Im Gegensatz zu Lydie Polfer ist Yuriko Backes ein vergleichsweise neues Gesicht bei den Liberalen. Ob sie genug politisches Verhandlungsvermögen unter Beweis stellen kann, um im bisherigen Tempo mit dem Netzwerkausbau des Trams fortzufahren und im Umgang mit der ewigen Bürgermeisterin, muss sich zeigen. Lydie Polfer schaut der Zusammenarbeit jedenfalls „mehr als positiv“ entgegen. 

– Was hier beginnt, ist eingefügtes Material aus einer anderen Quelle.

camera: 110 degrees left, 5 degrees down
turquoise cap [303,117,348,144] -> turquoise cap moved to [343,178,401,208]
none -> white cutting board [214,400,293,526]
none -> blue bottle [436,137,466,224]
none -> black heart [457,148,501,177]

Luxtram wollte sich auf Anfrage des Land übrigens nicht im Zeitrahmen der Recherche positionieren. Die Firma hütet sich vielleicht auch davor, Stellung zu beziehen in einer Debatte, in der ihre Hauptaktionäre, Staat und Gemeinde, offensichtlich nicht immer an einem Strang ziehen – und wartet lieber die ersten Schachzüge der neuen Mobilitätstministerin ab.